Die IgG-G0-AK zeichnen sich wie vorher beschrieben durch Abwesenheit von Galaktose und Sialinsäure aus. Ursprünglich ging man davon aus, dass dies die proinflammatorische Eigenschaft erkläre. Eine weitere Hypothese ist aber, dass durch den Verlust von Sialinsäure antiinflammatorische Eigenschaften verloren gehen. Dass AK auch antiinflammatorische Wirkung haben können, ist bekannt. Man macht sich dies bei der Therapie mit IVIG bei unterschiedlichen Autoimmunerkrankungen zunutze. Durch das Entfernen des Zuckerrests mit Sialinsäure verloren die IVIG ihre antiinflammatorische Wirkung (Nimmerjahn &

Ravetch, 2008). Interessanterweise hatten andere sialylierte Serumproteine keine entzündungshemmenden Eigenschaften. Dies bedeutet, dass sowohl die Glykosylierung mit Sialinsäure, als auch das IgG-Aminosäure-Grundgerüst vorhanden sein müssen, um die antiinflammatorische Wirkung zu entfalten (Kaneko et al., 2006). Eine mögliche Erklärung ist, dass die negativ geladenen Sialinsäurereste die Tertiärstruktur des IgGs verändern und somit Einfluss auf dessen Effektorfunktion haben. IgG-Moleküle, die Sialinsäure enthalten, haben eine geringe Affinität zu FcγR. Es gibt allerdings andere Rezeptoren, DC-SIGN, die bevorzugt von dieser IgG-Glykovariante gebunden werden (Anthony, Wermeling, Karlsson,

& Ravetch, 2008). Bei einer Therapie mit IVIG kommt es zur Hochregulierung von inhibitorischen FcγRIIB und zur Herunterregulierung von aktivierenden FcγR (Tackenberg et al., 2009). Dadurch ist die Schwelle zur Aktivierung des angeborenen Immunsystems erhöht und inflammatorische Prozesse werden gehemmt. Wie es genau zur Änderung in den FcγR kommt, ist noch unklar. Spekuliert wird über eine Beeinflussung durch antiinflammatorische Zytokine (Lux & Nimmerjahn, 2011).

Einleitung

24 1.4 Ziel der Arbeit

Wie in den vorangehenden Abschnitten beschrieben, handelt es sich bei der rheumatoiden Arthritis (RA) um eine epidemiologisch bedeutsame Erkrankung von der eine Vielzahl von Menschen betroffen ist. Die vorliegende Arbeit soll auf lange Sicht zu einer Optimierung der Behandlung der Patienten beitragen.
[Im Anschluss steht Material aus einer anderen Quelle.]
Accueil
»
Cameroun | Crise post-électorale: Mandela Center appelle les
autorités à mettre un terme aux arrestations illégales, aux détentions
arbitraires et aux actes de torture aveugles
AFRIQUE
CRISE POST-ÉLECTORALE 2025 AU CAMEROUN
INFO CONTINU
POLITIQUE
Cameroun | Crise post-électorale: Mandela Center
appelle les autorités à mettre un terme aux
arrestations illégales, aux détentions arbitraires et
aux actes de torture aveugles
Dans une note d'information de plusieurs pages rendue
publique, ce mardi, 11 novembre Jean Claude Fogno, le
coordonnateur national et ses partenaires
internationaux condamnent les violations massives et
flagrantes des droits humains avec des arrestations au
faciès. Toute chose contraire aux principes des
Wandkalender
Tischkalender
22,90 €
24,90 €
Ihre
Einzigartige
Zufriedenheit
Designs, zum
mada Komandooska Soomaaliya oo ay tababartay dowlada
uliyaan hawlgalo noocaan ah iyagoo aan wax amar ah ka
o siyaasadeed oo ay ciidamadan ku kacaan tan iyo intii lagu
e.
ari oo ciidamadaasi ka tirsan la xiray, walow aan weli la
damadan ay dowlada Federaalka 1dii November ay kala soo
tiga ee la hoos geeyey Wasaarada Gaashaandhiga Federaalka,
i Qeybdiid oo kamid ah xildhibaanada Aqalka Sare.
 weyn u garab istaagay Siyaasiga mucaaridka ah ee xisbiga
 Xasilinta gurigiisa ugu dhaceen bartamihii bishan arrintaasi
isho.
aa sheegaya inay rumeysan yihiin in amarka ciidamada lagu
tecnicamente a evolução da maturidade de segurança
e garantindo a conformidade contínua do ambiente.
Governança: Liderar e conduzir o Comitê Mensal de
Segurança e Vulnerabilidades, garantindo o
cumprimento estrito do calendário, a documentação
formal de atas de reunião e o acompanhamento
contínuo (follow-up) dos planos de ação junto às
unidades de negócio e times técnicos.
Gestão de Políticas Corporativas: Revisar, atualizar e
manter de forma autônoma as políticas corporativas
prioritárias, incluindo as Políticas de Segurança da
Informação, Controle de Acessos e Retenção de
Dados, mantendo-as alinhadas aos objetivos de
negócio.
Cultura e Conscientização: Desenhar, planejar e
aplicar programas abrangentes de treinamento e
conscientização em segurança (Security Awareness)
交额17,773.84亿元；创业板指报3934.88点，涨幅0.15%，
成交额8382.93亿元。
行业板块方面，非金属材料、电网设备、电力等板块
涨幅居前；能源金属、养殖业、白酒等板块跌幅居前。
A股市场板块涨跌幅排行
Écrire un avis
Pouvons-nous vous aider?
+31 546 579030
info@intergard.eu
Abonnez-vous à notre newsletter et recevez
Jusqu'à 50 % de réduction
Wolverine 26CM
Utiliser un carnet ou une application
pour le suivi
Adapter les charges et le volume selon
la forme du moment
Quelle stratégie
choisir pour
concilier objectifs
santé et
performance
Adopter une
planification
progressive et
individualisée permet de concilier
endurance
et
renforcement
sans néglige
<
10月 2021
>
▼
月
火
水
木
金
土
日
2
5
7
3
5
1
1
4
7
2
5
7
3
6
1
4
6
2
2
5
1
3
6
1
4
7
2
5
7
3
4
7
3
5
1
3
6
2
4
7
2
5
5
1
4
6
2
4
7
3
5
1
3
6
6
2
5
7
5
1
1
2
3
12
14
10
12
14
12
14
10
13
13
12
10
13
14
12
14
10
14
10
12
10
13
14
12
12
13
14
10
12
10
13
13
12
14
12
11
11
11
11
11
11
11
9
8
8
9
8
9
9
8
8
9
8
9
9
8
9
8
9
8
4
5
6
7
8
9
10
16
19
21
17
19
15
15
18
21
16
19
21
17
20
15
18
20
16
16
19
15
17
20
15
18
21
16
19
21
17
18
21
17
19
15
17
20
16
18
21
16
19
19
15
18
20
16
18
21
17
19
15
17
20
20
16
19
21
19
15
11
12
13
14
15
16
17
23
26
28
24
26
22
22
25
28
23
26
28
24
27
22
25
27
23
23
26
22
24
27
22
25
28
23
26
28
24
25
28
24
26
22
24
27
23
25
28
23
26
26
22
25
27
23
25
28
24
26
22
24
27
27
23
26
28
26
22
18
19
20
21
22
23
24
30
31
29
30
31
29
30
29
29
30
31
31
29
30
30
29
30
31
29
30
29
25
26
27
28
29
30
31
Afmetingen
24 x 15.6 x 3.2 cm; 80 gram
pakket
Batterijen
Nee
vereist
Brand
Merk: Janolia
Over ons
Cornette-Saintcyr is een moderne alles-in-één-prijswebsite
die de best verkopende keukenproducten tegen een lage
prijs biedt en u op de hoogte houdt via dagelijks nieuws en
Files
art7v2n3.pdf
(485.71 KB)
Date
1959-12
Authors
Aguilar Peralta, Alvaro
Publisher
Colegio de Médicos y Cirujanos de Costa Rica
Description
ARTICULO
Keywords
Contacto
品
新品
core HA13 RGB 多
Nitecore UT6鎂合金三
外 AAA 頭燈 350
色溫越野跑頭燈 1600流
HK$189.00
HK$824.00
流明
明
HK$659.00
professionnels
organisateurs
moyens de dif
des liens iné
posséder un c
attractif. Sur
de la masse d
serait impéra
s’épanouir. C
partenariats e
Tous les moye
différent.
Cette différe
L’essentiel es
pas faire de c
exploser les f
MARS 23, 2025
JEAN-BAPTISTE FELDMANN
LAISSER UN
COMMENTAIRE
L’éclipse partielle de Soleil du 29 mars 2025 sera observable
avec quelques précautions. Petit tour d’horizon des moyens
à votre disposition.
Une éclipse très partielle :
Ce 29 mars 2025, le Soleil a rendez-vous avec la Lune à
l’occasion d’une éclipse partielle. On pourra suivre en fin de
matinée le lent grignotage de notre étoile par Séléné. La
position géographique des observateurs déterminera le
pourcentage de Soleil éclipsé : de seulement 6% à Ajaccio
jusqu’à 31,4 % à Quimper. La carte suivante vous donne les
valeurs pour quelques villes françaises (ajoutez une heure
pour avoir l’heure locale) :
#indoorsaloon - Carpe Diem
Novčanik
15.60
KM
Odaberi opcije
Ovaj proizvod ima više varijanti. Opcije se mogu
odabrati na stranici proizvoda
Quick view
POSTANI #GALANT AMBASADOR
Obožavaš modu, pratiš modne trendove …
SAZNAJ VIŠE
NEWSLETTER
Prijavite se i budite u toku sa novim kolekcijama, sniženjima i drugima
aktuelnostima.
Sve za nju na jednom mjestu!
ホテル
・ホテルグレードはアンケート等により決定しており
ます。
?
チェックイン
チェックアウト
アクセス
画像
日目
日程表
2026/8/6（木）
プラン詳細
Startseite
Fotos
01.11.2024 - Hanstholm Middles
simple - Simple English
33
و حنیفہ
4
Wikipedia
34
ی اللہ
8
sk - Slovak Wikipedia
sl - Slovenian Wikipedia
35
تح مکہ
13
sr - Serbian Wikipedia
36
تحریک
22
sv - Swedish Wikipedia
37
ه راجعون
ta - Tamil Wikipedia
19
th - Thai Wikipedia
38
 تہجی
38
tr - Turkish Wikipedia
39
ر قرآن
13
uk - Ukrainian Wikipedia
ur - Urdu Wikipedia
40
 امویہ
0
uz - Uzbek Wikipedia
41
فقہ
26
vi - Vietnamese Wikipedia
Die Glykosylierung krankheitsspezifischer AK, aber auch der Gesamt-Immunglobuline, die jeder Mensch besitzt (IgG), besitzt wahrscheinlich eine große Rolle bei der Pathogenese der RA. Diese Glykosylierungen können sich in Abhängigkeit von der Krankheitsaktivität verändern. Dabei konnten bestimmte Gruppen spezifischer Zuckerreste in Verbindung mit entzündungsfördernden und andere mit entzündungshemmenden Eigenschaften gebracht werden. Ziel dieser Arbeit war es, zu untersuchen, inwiefern die AK-Glykosylierung auch durch immunmodulatorische Medikamente beeinflusst werden kann.

Um dies zu untersuchen, führten wir eine prospektive Studie durch. Es sollten aktive RA-Patienten eingeschlossen werden, die auf ein neues Medikament umgestellt wurden. An den Seren dieser Patienten sollte vor und nach Therapieumstellung die AK-Glykosylierung bestimmt werden. Um zu überprüfen, ob bestimmte Glykosylierungsmuster mit einer erhöhten oder erniedrigten Krankheitsaktivität korrelierten, wurde den Patienten bei jeder Visite ein Fragebogen zu Tätigkeiten des alltäglichen Lebens vorgelegt (HAQ).

Laborparameter, die für eine entzündliche Krankheitsaktivität sprechen, sollten ebenso bei jeder Vorstellung bestimmt werden. Zusammen mit der klinischen Untersuchung wurde daraus ein standardisierter Aktivitätsscore berechnet (DAS28). Um unsere Arbeitshypothese

„Glykosylierungen von AK verändern sich bei Therapieumstellung und stehen in Zusammenhang mit der Krankheitsaktivität“ zu überprüfen, sollten schlussendlich die gewonnenen Laborergebnisse mit den klinischen Parametern in Bezug gesetzt werden.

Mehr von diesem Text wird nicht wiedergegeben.